New Mexico State University's Departments of Biology and Fish, Wildlife and Conservation Ecology are collaborating with Los Alamos National Laboratory, the U.S. Geological Survey and others on a project titled "Prepping for Disaster Ecology: HSI-based training for managing climate change impacts on migratory birds."
"Disaster ecology is a term that we're hearing more of today because of a number of different extreme weather events coming together across the country," said Martha Desmond, Regents professor in the Department of Fish, Wildlife and Conservation Ecology. "This project really stemmed from the 2020 avian mass mortality event when we saw thousands of bird deaths across New Mexico."
Desmond and her team were among scientists across the country working to determine the cause of the sudden massive die-off of hundreds of thousands of birds in New Mexico and the Southwest. As a result, she and Biology Professor Timothy Wright discussed the need to train a new force of scientists to focus on these types of climate-related incidents.
NMSU is among a number of Hispanic-serving higher education institutions across the country receiving grants from the U.S. Department of Agriculture to support academic development and career attainment of underrepresented groups. The $250,000 grant, coupled with funds from two colleges and the NMSU vice president for research's office, will support 24 paid positions for undergraduate, master's and Ph.D.-level researchers at the main NMSU campus over four years, preparing a diverse cadre of students to join the next generation of science leaders.

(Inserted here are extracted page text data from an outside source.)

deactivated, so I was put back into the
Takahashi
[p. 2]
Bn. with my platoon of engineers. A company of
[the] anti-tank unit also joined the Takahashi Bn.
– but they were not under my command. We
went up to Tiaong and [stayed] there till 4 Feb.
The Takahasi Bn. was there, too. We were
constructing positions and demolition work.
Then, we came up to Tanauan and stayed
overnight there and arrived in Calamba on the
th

"The USDA is interested in training scientists to manage agricultural and natural ecosystems," Wright said. "We are finding that there are increasing numbers of ecological disasters happening of all sorts, including stronger hurricanes, hotter wildfires, longer droughts, harsher winter storms and bigger floods. The larger picture is to prepare a diverse new generation of scientists to respond to these disasters, but with this project we’re focusing on one particular group of organisms, migratory birds, that have suffered large declines and seem to be suffering disproportionately from these ecological disasters.”
Wright is the director of the project, and Desmond is a co-director along with Abigail Lawson, an assistant professor who also works with the U.S. Geological Survey, and Jeanne Fair from Los Alamos National Lab’s ecological monitoring program. The Department of Defense, Bureau of Land Management and the USDA’s Agricultural Research Service, Animal Plant and Health Inspection Service and Forest Service also will be part of the collaboration to investigate the science behind mass mortality of migratory birds in the western U.S. and to train and mentor students to understand and mitigate future ecological disasters.
“The program will recruit students from NMSU’s main campus, and Doña Ana and Alamogordo branch campuses to directly support 16 students at the undergraduate level and eight at the graduate level over four years,” Wright said.
Wright explained the program will provide graduate and undergraduate students with research experience, life skills, critical thinking and broader experiences to be successful leaders in the face of rapidly changing biomes. During the academic year, students will conduct mentored research on migratory bird biology. During the summer, they will intern in agencies, present their work at scientific conferences, take core courses in migration biology (with a foreign study component), scientific communication and science and ethics, and work with individualized mentor teams.
Students also will take workshops on career pathways as well as “soft skills” like financial literacy, interviews and resume writing.
In addition to the first cohort of 24 students, support from the College of Arts and Sciences and the College of Agricultural, Consumer and Environmental Sciences will broaden the outreach through student workshops and on federal jobs in natural resource sciences at the three institutions, impacting approximately 100 students annually.
"If we want to take smart young people and promote them into leadership positions, we have to train them," Desmond said. "We can give them strong grounding in ecological principles, and then expose them to some of the current research to start preparing them, whether they're undergraduates or graduate students, to face those future climate change issues that they're going to encounter throughout their careers."